Monday, September 14, 2009

Writing the Impossible

There’s a story about Victor Miller, the guy who wrote Friday the 13th, where he was on set and the special effects man Tom Savini was asking him about an arrow in the face death. “Do you think we should go for a fake arrow and a real face or a real arrow and a fake face?” asked Savini. “I don’t know”, answered Miller, “I just write this stuff!”

I was thinking of this yesterday when I was doing up a props list for the Darklight organisers. This is for my (hopefully-to-be-made) 3-minute Hotel Darklight film.

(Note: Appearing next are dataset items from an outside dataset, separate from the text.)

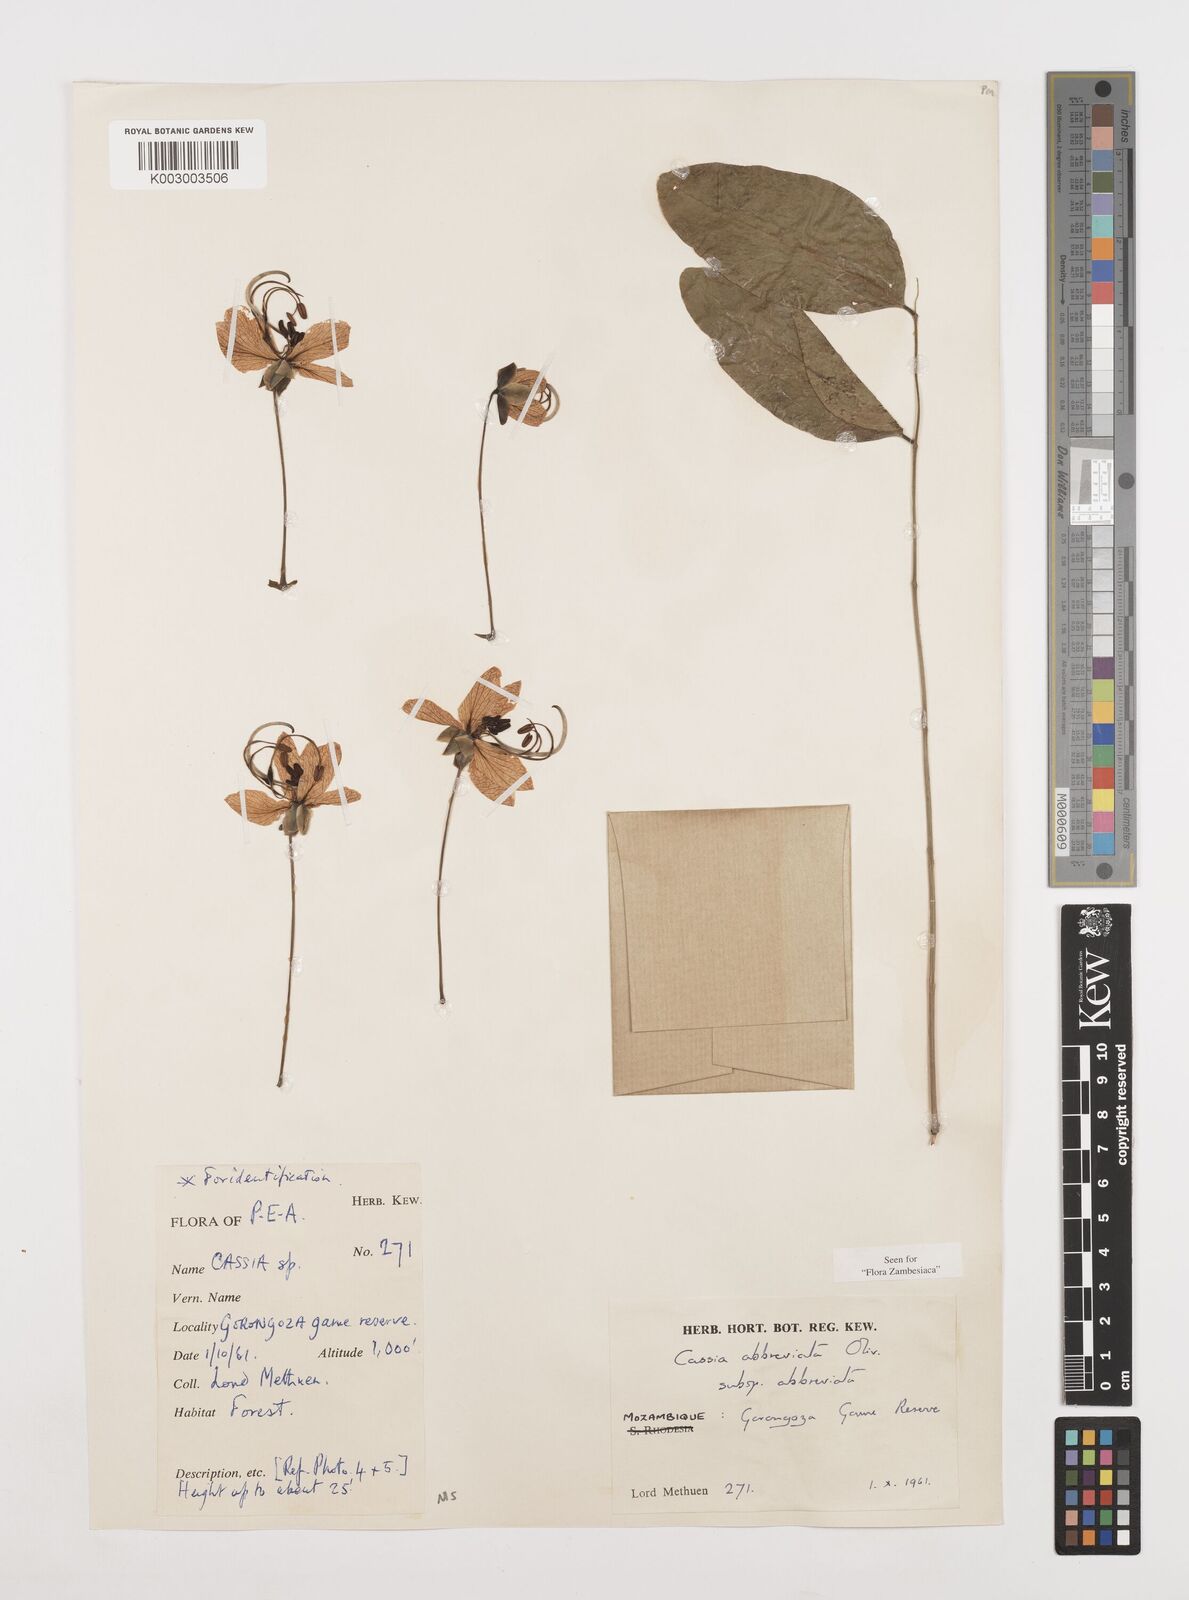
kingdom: Plantae
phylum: Tracheophyta
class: Magnoliopsida
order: Fabales
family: Fabaceae
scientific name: Fabaceae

It’s a pretty odd list, comprising everything from a set of fancy menus, to a frozen rat, to a human hand. They didn’t seem to blanch at any of it and said they’d do their best to produce the rat et al. But it begs the question, should you ever tone down your special effects if achieving them will make the film too expensive to produce (or indeed, impossible to produce)? Savini’s special effects were revolutionary back in 1980, but today no one would think twice about how to produce an arrow in the head. Same with the dinosaurs in Jurassic Park – I still remember how amazing it was when you saw them for the first time. The special effects guys on this no-budget series of short films can digitally change the name of the hotel in post-production, something that would have been impossible even ten years ago.

Are we now in a situation where anything can be depicted on screen? Or are there limits even now about what you can write in your scripts?